Skip to content

rocks_spool_load_shed_active

Type: Gauge
Labels: path
Set to 1 when this spool's load-shedding gate is latched, 0 otherwise. When set, ingress paths (SMTP, HTTP inject) reject traffic and foreground store/remove operations fail fast rather than stall.

Info

This metric has labels which means that the system will track the metric for each combination of the possible labels that are active. Certain labels, especially those that correlate with source or destination addresses or domains, can have high cardinality. High cardinality metrics may require some care and attention when provisioning a downstream metrics server.

Since: Dev Builds Only

The functionality described in this section requires a dev build of KumoMTA. You can obtain a dev build by following the instructions in the Installation section.

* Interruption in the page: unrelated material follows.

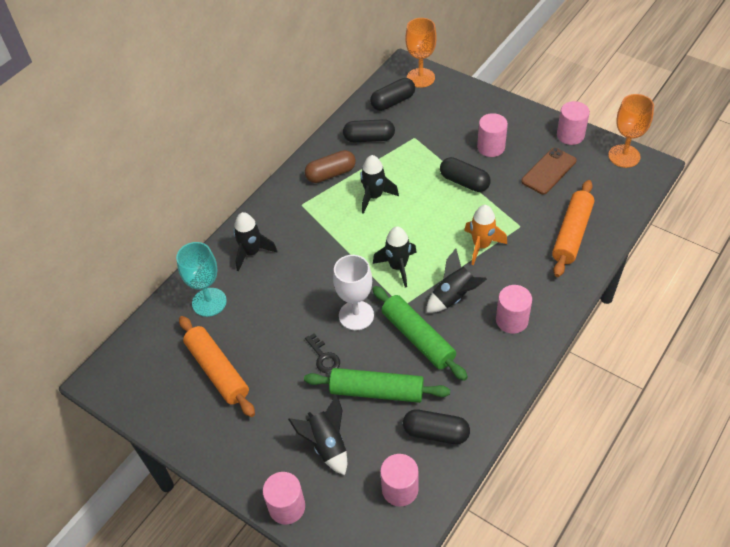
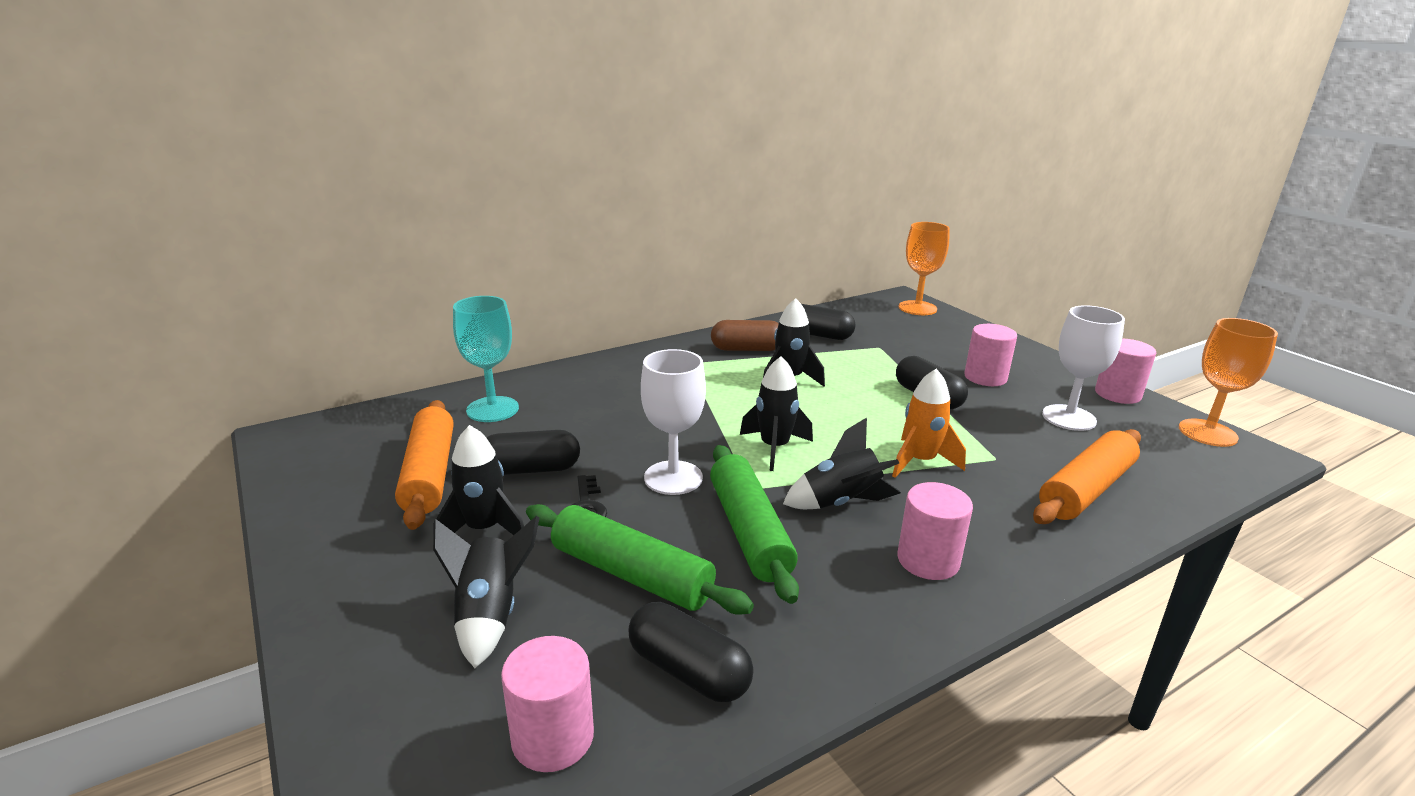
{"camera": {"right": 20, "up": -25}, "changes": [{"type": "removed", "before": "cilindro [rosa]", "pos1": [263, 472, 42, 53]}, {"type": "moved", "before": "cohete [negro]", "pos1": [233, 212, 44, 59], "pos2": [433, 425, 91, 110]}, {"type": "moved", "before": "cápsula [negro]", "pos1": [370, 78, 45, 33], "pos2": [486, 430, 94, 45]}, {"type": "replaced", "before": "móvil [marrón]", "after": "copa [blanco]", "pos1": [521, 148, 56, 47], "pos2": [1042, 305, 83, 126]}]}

The gate latches in either of two ways:

  • Immediate: a foreground spool operation (load, store, remove) returns a rocksdb error classified as definitively bad (Corruption or IOError -- e.g. a missing or corrupt SST file discovered during a read). These conditions have no transient interpretation, so the gate latches on the first such observation.
  • Debounced: less specific failure signals -- background-errors has grown since this process started, or foreground operations have returned non-fatal errors -- sustained continuously for the configured error_latch_duration (default 15s). This filters out brief auto-resumed errors.

If allow_error_unlatch is enabled (the default), the gate auto-clears after error_unlatch_duration of observed recovery (default 5 minutes) with no new errors of either class. Otherwise it stays set until the process is restarted.

SREs should treat any sustained non-zero value as an operator-actionable incident; pair this metric with rocks_spool_background_errors to understand why.